The bill now must be passed by the Senate and signed by the President before the end of the year for it to become law.

Background on H.R. 1378

Judges James M. Carter and Judith N. Keep were trailblazers in the San Diego legal community. Both were tireless in their efforts off the bench to better their local communities, and served as mentors to countless young attorneys and judges in the San Diego region.

Judge Carter was the moving force behind the creation of the Southern District of California. In response to the tremendous population growth in San Diego after WWII, Judge Carter successfully convinced the Judicial Conference of the United States to support the creation of the Southern District. In 1966, after its creation, Judge Carter became the first Chief Judge of the District Court, serving in that position until his appointment to the Ninth Circuit Court of Appeals.

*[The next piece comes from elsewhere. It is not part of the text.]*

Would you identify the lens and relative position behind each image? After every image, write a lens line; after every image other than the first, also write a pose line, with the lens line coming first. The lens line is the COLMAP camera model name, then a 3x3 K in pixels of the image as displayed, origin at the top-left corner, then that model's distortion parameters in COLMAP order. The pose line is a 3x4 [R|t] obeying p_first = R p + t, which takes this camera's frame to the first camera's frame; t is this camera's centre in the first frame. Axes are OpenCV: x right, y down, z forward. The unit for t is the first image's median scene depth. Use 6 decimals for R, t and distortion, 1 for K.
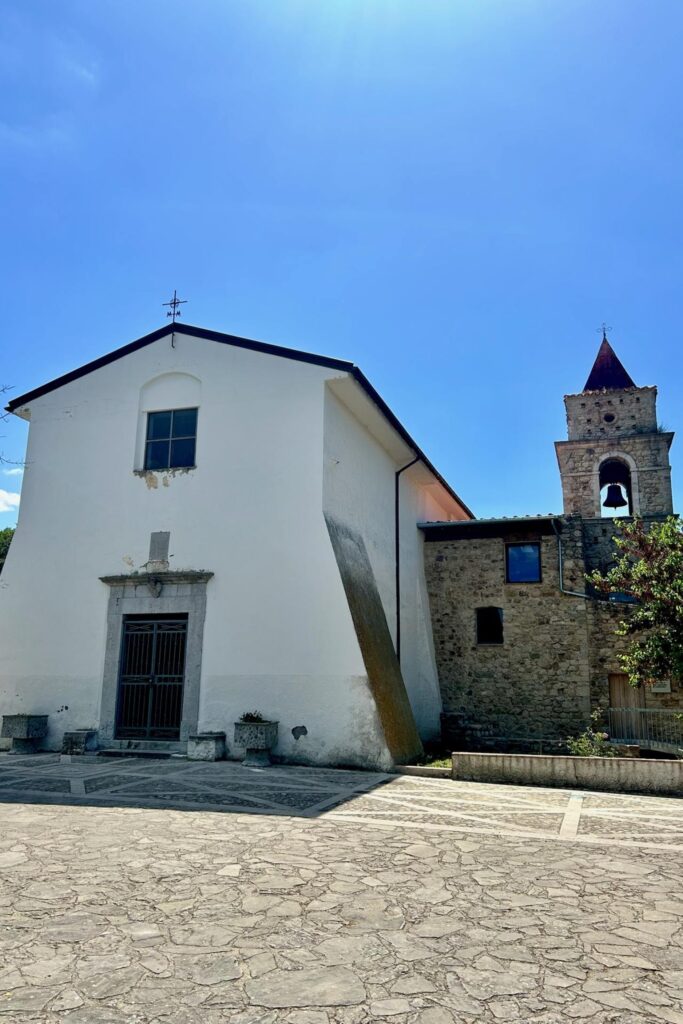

Judge Keep was instrumental in opening up the San Diego legal field to women. Judge Keep graduated from the University Of San Diego School Of Law as its valedictorian, at a time when fewer than 5 percent of lawyers were women. She then worked as a staff attorney at Defenders, Inc., where she was the first female staff attorney representing indigent criminal defendants in federal court. In 1980, Judge Keep was nominated to become the first female judge for the District Court of the Southern District of California, and later she became the District Court’s first female Chief Judge.

Judge John Rhoades served as a U.S. District Court Judge for 22 years and was widely respected throughout the San Diego legal community. Prior to his legal work he served as a Navy pilot during WWII. He presided over numerous high-profile cases, including the approval of a plan that allowed for the first Latino-majority district in the San Diego City Council. He and his wife were also active supporters of Casa de Cuña, a Tijuana orphanage.